50th Birthday Holiday 3: Ardnamurchan Geology

A special post about the geology of the Ardnamurchan Peninsula, prompted by a small but captivating display at the Kilchoan Community Centre.

This post is somewhat out of sequence given that most of the photographs which provide the information were taken yesterday. It is the third post in a series I am doing about a holiday I am currently on in the far west of Scotland (see here and here).

Yesterday we went to visit a craft market in Kilchoan, a very small town that serves as a ferry terminal as well. The community centre boasts a very mini museum – two maps, one an elaborate wall mounted one and the other a three dimension relief map in a glass case with accompanying key and notes, and some rock samples showing all the types of rock in the area. The market was very worthwhile in and of itself – we got some good food there, including bread of superlative quality, but I would regard the display at the community centre as worth seeing in its own right as well.

The above image contains a lot of text, and just to make sure everyone can access that text I reproduce it below:

The Ardnamurchan peninsula provides a splendid example of an intrusive ring-complex and is one of a series of such complexes of Tertiary age found in the west of Scotland. Other examples are at St Kilda, Skye, Rhum, Mull and Arran.

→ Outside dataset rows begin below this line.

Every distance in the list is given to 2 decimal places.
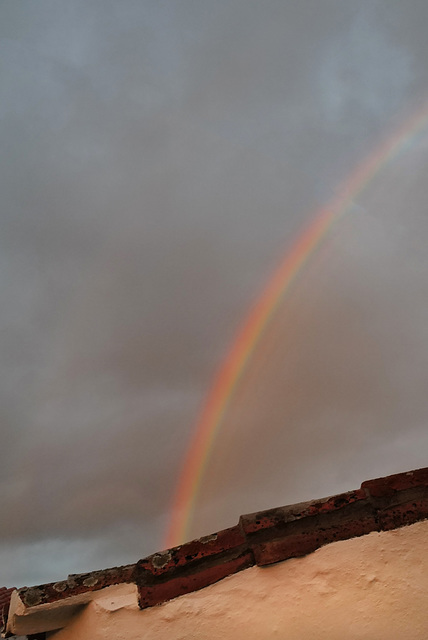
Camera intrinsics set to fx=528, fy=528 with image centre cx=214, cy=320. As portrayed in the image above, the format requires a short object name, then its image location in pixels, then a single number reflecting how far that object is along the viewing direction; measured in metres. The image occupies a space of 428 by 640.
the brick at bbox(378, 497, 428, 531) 2.83
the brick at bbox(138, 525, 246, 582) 3.05
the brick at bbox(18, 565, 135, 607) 3.04
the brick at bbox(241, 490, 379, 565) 2.90
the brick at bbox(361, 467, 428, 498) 2.95
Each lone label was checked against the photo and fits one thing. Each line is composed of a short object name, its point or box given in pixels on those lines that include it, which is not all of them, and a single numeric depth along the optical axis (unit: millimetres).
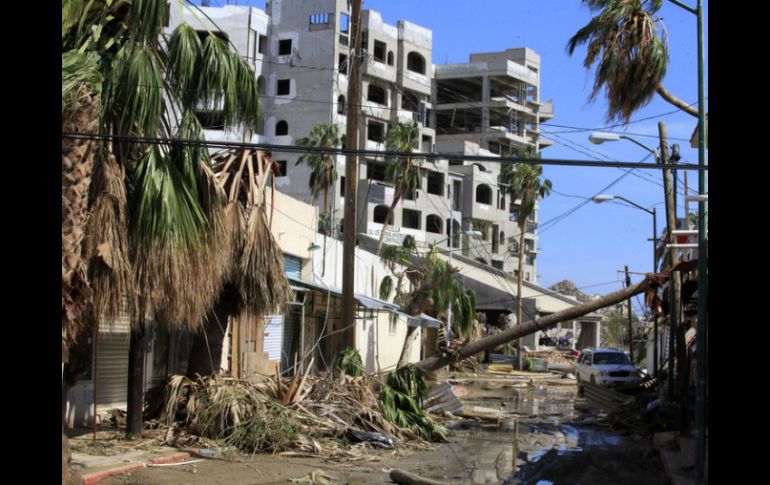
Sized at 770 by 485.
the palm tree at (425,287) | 40125
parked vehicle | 32128
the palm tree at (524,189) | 53938
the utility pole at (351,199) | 20344
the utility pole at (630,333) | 50844
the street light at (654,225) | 27297
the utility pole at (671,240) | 21391
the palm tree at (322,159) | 54188
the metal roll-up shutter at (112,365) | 17234
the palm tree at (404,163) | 47875
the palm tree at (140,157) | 11305
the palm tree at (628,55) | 19188
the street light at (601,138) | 19062
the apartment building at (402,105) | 66750
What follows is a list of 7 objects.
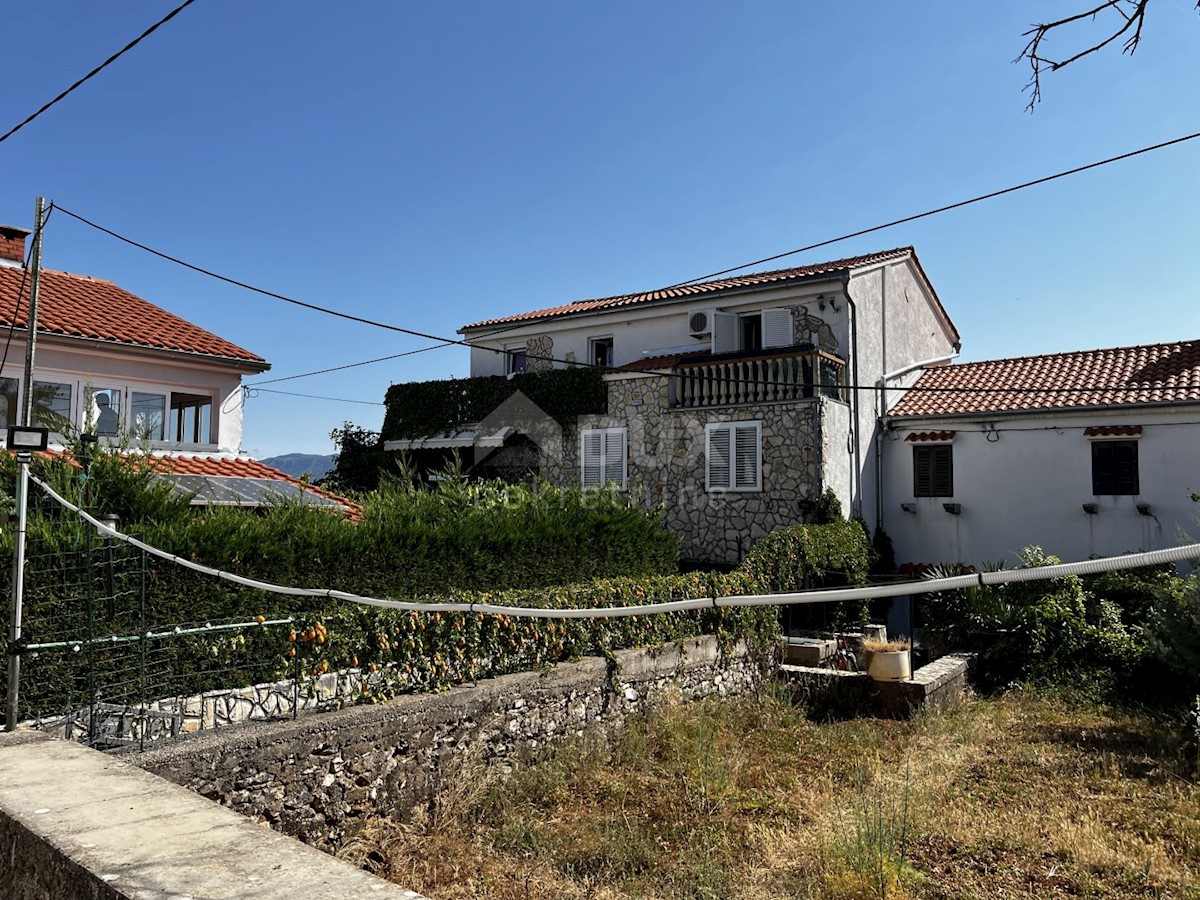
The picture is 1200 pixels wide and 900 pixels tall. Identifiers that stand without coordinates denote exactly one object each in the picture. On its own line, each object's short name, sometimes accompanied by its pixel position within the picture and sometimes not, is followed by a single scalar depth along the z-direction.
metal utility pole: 5.73
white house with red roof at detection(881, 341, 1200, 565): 17.48
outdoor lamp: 5.64
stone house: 18.77
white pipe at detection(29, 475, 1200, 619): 2.82
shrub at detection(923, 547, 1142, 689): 12.55
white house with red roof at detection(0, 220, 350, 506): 13.12
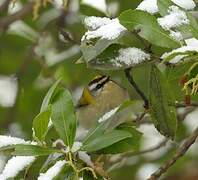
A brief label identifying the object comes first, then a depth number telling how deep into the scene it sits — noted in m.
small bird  3.19
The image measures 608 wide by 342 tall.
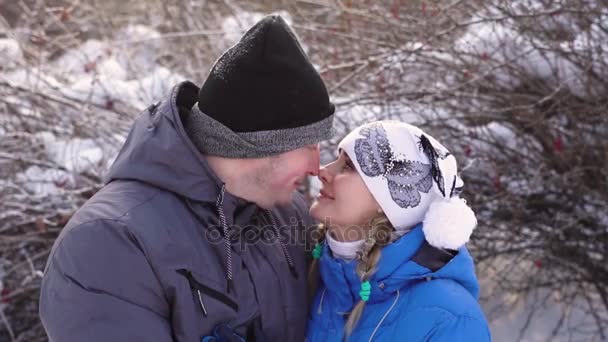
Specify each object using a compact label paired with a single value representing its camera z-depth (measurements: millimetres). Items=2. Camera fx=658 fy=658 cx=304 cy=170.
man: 1901
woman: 2201
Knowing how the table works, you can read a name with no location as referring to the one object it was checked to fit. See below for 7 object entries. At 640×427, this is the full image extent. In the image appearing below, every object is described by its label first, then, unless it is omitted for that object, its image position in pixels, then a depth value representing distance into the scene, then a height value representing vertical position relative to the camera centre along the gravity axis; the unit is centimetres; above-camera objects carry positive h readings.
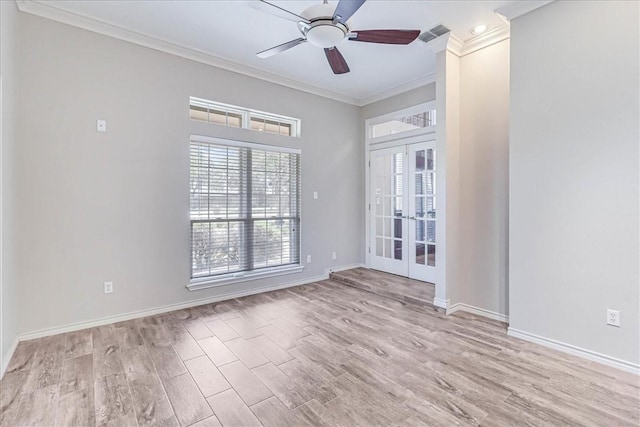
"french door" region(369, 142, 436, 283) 449 +3
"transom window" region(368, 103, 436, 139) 450 +145
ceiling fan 204 +137
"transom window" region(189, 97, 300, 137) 385 +130
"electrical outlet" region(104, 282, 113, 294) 319 -78
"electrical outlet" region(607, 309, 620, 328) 235 -82
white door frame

Ring-intrusions are formed when a plug of country rock becomes detached from its surroundings by a ring fracture. Three such intrusive centres are found at Ardnamurchan. Ring-dykes are intrusions along the ring-fracture itself and when repeated subsidence has taken place, as at Ardnamurchan, a sequence of ring-dykes forms about a common centre. In their downward extension ring-dykes usually incline outwards from the intrusion centre. Their width may vary from less than a hundred yards to more than a mile.

Cone sheets are associated with the ring-dykes. They are relatively thin intrusive sheets which occupy concentric fissures inclined towards a central point and are usually arranged concentrically about the igneous centre. They may have been produced at a time when the magma exerted a strong upwards pressure against the roof of the magma chamber.

The model shows clearly how these tertiary ring-structures find expression at the surface in the topography of Ardnamurchan.

The rock samples on display include granite, basalt and xenoliths. Xenoliths (from the Greek, meaning literally ‘alien stone’) are rocks formed particularly deep within the earth, and hence not commonly seen at the surface.